2. Introduction to the M2M100 Model

The M2M100 model is designed for multilingual translation and supports over 100 languages. Its innovative feature is that it can perform direct translation between multiple languages without an intermediary language. This approach can improve translation quality.

3. Installing M2M100

To use the M2M100 model, you must first install the Hugging Face Transformers library. You can install the library using the following command.

pip install transformers

3.1 Verifying Installation

Once the installation is complete, run the Python code below to verify that it has been installed correctly.


import transformers
print(transformers.__version__)

4. Loading a Pretrained Model

To use the M2M100 model, you can easily load a pretrained model from the installed library. The code below explains the steps to load the M2M100 model.


from transformers import M2M100ForConditionalGeneration, M2M100Tokenizer

# Loading the tokenizer and model
model_name = 'facebook/m2m100_418M'
tokenizer = M2M100Tokenizer.from_pretrained(model_name)
model = M2M100ForConditionalGeneration.from_pretrained(model_name)

# Text to be translated
text = "Hello, in this article, we will learn about the multilingual translation model using Hugging Face Transformers."

# Setting the input language
tokenizer.src_lang = "en"
encoded_text = tokenizer(text, return_tensors="pt")

# Performing translation
translated_tokens = model.generate(**encoded_text, forced_bos_token_id=tokenizer.get_lang_id("ko"))
translated_text = tokenizer.batch_decode(translated_tokens, skip_special_tokens=True)[0]
print(translated_text)

4.1 Code Explanation

The above code consists of the following steps:

Loading the tokenizer and model: The M2M100 model and its corresponding tokenizer are loaded.
Defining the text to be translated: The English sentence that you want to translate is defined.
Setting the input language: The properties of the tokenizer are set to specify the input language as English.
Performing translation: The model performs the translation, and the result is decoded to output the final translated text.

5. Translation Between Different Languages

Now, let’s attempt to translate into another language. For example, we will translate from English to French.
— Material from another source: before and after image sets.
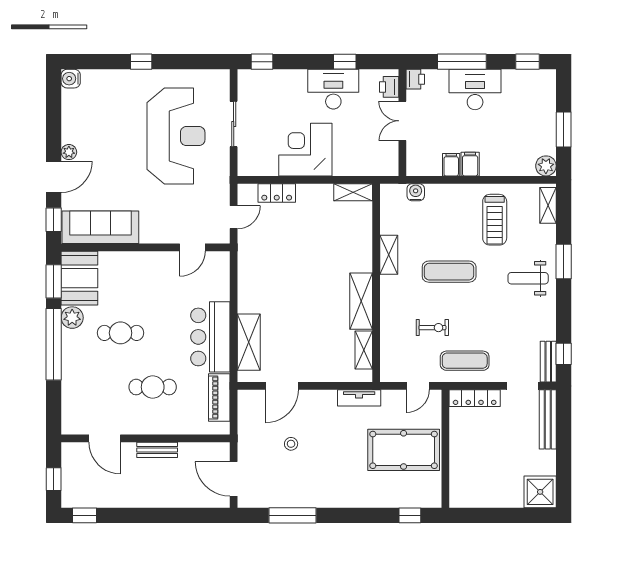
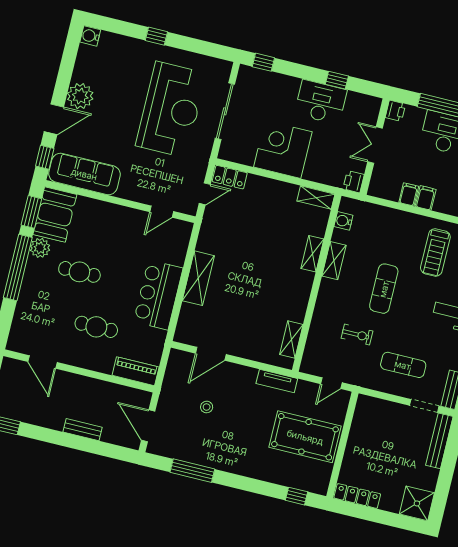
printer: (389, 87) -> (354, 182), moved
sliding door: (234, 124) -> (225, 111), width x1.37
plant: (69, 152) -> (80, 96), width x1.87, depth x1.87
water cooler: (416, 192) -> (343, 221), moved, turned -90
locker: (277, 193) -> (230, 177), moved
exercise mat: (449, 272) -> (384, 289), turned 90
shelving: (361, 301) -> (312, 254), moved, width x0.67, depth x0.75
shelving: (249, 342) -> (198, 278), moved
exercise mat: (465, 361) -> (403, 365), moved
piano: (219, 398) -> (136, 371), moved, turned 90
locker: (475, 398) -> (357, 496), moved, turned 180
bench: (157, 450) -> (83, 430), moved

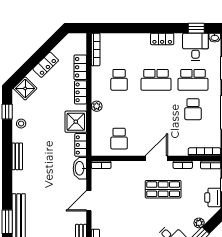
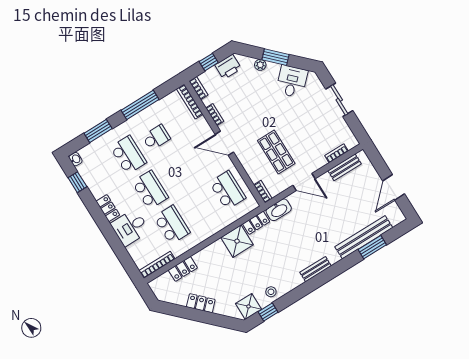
desk: (195, 47) -> (130, 227), moved
school desk: (119, 80) -> (172, 225), width x1.85
shower: (25, 88) -> (249, 306), moved, turned 45
locker: (81, 92) -> (206, 254), removed
plant: (97, 106) -> (210, 230), removed
school desk: (119, 139) -> (228, 190), width x1.85
bench: (17, 156) -> (316, 269), moved
shop shelf: (163, 189) -> (276, 152), moved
# English sentence to be translated
text_en = "Hello, in this article, we will learn about the M2M100 model from Hugging Face Transformers."
tokenizer.src_lang = "en"
encoded_text_en = tokenizer(text_en, return_tensors="pt")

# Translating to French
translated_tokens_fr = model.generate(**encoded_text_en, forced_bos_token_id=tokenizer.get_lang_id("fr"))
translated_text_fr = tokenizer.batch_decode(translated_tokens_fr, skip_special_tokens=True)[0]
print(translated_text_fr)

6. Conclusion

Through this course, we learned how to install the M2M100 model from the Hugging Face Transformers library and how to load a pretrained model. This powerful model for multilingual translation is very useful in improving the quality of translation between various languages. I encourage you to explore more NLP tasks in the future.